── SUPPLIED PASSAGE

Arthur Dyson


Arthur Dyson is an American architect.

Early life and apprenticeships

Arthur Dyson was born in Inglewood, California, on February 24, 1940, the son of Harry and Thyra Dyson. While still in high school, he had a paid position in the architectural firm of Bartoli and Skinner from 1957 to 1958. On June 21, 1958, the Los Angeles Herald Examiner published a photograph of Dyson reporting his acceptance as an apprentice of Frank Lloyd Wright in the Taliesin Fellowship. Although Dyson would have less than a year in the Taliesin studio before Wright died, a comment during that time from Wright led Dyson to a subsequent internship with Bruce Goff,
someone Life magazine reported to be “one of the few US architects whom Frank Lloyd Wright considers creative.” Reflecting on his brief but profound experience with Wright, Dyson said, "My own apprenticeship was with the truth of organic architecture so profoundly matured in the Master of Frank Lloyd Wright"

────

### [ASSIGNMENT]
Can you extend the Arthur Dyson biography above, picking up right after its last sentence?

── DATA EXTRACTS

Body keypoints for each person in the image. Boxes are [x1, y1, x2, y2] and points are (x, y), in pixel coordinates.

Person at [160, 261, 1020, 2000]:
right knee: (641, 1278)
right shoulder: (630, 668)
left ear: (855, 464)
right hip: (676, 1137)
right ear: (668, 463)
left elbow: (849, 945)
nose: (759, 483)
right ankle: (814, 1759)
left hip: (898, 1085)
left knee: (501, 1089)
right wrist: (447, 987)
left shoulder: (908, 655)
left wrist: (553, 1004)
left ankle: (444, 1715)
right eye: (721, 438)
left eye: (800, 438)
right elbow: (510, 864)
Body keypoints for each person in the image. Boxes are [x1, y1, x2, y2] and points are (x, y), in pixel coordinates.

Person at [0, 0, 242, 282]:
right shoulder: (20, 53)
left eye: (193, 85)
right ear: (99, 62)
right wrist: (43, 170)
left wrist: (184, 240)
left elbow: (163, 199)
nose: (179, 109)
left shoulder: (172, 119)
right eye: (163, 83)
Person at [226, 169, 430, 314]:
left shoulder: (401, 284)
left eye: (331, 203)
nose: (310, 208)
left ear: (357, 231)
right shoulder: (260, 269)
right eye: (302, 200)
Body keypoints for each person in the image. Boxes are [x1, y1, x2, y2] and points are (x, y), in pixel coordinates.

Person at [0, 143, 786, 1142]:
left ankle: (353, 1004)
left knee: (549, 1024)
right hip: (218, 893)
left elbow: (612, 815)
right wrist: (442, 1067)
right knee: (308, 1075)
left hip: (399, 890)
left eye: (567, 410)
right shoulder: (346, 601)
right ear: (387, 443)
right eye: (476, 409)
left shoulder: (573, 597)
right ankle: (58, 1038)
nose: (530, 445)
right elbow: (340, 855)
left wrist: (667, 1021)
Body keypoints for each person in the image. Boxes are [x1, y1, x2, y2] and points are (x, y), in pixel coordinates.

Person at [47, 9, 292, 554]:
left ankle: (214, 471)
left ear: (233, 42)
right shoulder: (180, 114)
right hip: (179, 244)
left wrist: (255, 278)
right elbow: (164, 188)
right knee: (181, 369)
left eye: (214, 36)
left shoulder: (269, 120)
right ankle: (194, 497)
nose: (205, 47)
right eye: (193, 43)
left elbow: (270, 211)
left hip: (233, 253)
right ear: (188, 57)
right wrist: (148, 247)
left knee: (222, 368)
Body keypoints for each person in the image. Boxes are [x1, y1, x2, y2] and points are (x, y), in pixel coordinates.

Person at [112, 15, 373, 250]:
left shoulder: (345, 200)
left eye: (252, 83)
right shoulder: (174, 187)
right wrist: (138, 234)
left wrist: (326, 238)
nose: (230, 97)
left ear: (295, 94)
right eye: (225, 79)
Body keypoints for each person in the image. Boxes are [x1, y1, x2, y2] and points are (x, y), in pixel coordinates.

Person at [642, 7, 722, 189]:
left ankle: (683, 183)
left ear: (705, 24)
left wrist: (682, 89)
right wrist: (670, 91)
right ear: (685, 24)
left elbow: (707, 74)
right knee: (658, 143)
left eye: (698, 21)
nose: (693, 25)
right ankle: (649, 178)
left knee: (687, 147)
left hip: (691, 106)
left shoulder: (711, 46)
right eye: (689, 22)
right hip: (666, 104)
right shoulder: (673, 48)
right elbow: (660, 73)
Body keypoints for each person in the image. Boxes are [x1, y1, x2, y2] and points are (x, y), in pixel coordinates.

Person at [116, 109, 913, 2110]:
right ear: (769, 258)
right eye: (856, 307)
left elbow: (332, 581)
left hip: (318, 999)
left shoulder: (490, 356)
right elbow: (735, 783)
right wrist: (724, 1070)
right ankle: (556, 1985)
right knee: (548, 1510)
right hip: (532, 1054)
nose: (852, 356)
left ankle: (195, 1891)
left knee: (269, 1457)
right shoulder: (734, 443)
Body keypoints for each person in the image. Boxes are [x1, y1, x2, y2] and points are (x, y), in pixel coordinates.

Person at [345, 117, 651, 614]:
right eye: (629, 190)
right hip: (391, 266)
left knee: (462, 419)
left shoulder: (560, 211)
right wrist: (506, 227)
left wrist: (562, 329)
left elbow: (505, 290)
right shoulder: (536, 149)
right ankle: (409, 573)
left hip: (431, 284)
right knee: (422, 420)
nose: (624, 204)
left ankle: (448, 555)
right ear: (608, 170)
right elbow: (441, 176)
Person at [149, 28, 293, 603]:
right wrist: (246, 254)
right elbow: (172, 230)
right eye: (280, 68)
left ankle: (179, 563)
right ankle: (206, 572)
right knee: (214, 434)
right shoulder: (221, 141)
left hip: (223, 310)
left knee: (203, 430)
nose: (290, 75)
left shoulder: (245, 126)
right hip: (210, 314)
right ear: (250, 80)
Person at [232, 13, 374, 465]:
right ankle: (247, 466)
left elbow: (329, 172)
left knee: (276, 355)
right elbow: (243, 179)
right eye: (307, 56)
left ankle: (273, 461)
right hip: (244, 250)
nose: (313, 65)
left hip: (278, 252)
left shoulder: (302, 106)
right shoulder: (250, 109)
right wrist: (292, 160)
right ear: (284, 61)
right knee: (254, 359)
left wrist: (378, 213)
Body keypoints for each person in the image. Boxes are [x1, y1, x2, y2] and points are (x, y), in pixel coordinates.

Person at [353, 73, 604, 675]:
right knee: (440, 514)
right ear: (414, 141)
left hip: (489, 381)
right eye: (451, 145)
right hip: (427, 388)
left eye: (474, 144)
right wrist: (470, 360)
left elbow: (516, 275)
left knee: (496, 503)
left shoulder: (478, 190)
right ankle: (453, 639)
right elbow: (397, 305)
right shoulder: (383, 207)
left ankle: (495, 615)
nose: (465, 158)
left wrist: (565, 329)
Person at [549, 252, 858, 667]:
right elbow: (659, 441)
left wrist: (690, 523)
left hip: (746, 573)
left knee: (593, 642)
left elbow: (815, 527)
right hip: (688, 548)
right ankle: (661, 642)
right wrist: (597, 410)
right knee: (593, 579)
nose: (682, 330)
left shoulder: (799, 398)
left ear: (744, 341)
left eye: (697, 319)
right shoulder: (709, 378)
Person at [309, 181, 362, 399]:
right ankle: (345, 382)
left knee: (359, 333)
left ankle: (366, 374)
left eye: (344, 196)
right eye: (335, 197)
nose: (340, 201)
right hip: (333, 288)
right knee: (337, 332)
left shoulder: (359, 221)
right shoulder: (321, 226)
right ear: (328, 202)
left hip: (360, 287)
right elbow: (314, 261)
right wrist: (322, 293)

────

### [RESPONSE]
From 1959 to 1961, Dyson lived and worked at the Goff office in the Frank Lloyd Wright-designed Price Tower in Bartlesville, Oklahoma. Goff presented Dyson with a catalog from an exhibition of the work of Purcell and Elmslie, an important American organic architecture firm active from 1907 to 1921 Returning to his native state, Dyson discovered William Gray Purcell was living in Pasadena, California. Purcell hired Dyson as his personal assistant and draftsman from 1962 to 1963. The two men spent much of their time together reviewing the architectural records of Purcell and Elmslie, and discussing progressive design principles. Like that of Frank Lloyd Wright, the office of Purcell and Elmslie descended directly from the seminal architectural firm of Louis Sullivan. In this way, Dyson carries a unique continuity from the Sullivan office through mentorship from Wright and Purcell.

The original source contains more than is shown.